Using prongs or a fork, move them around as they fry for a more even color. When the ends begin to brown, flip them over and let the other side cook. The pastries are done when they are golden brown all over with darker ends.
Drain the pastries on a thick layer of paper towels before serving.
- You can find yufka in Mediterranean grocers and on websites selling Turkish ingredients. If you have extra time and can afford some elbow grease, you can roll out your own yufka sheets.
- If you’re using round yufka sheets, use a pizza cutter or sharp knife to cut them into triangles. Divide each circle into 8 to 10 triangular slices like you are slicing a pizza. The wide base of each triangle should be about 4 to 5 inches wide.
Make Ahead Tips
- You can assemble the sigara böreği ahead of time and refrigerate, wrapped well, for one to two days before cooking.

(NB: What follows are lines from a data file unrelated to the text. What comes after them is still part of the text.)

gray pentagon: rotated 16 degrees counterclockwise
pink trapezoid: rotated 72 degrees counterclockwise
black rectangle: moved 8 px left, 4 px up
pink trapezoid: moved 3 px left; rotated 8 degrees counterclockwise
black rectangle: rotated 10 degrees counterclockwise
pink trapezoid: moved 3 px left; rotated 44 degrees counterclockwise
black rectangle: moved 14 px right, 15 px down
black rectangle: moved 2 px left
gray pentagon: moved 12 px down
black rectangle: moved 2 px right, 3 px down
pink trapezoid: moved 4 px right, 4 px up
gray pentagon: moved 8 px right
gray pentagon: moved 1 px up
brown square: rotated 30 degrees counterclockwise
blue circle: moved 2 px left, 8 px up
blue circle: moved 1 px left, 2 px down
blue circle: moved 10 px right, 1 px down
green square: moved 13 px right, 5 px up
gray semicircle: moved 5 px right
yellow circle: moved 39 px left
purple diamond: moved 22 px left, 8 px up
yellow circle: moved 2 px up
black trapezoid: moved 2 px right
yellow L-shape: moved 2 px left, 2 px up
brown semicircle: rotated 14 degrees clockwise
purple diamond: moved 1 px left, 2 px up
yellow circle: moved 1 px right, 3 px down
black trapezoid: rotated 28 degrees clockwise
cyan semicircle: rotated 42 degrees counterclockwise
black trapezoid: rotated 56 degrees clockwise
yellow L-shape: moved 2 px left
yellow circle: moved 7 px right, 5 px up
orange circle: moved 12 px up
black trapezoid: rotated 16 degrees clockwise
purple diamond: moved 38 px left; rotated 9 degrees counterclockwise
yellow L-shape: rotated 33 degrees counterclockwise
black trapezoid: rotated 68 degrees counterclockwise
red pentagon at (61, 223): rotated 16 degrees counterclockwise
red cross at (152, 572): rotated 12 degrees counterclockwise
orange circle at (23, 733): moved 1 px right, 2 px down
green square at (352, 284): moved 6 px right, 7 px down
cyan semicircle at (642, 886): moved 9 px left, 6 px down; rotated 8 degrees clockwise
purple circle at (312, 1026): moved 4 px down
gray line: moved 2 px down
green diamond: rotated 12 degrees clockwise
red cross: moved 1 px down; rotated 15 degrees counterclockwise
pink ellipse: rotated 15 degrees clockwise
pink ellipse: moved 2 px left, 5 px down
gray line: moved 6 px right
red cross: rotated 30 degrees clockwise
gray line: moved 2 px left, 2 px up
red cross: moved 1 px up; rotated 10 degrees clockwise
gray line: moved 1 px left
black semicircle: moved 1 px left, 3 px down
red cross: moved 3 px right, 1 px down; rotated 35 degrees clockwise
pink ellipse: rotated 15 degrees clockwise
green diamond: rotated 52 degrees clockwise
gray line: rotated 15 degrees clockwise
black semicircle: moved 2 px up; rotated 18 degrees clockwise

- You can also freeze the uncooked pastries for up to two months. Place them in layers separated by waxed or parchment paper in an airtight container. Fry them directly from the freezer—there is no need to thaw before cooking.
You can experiment with different Turkish cheeses and other fillings like seasoned ground beef, Turkish pastrami, called pastırma (pah-STIR’-mah), and spicy beef sausage called sucuk (soo-JOOK’).
What Are Meze?
You can usually expect two rounds of meze before a meal of meat or fish. Cold meze dishes, most often made with fresh, seasonal vegetables, are served first, followed by a round of hot meze selections. If you’re dining out, meze dishes are often so plentiful and delicious, they end up overshadowing the rest of the meal.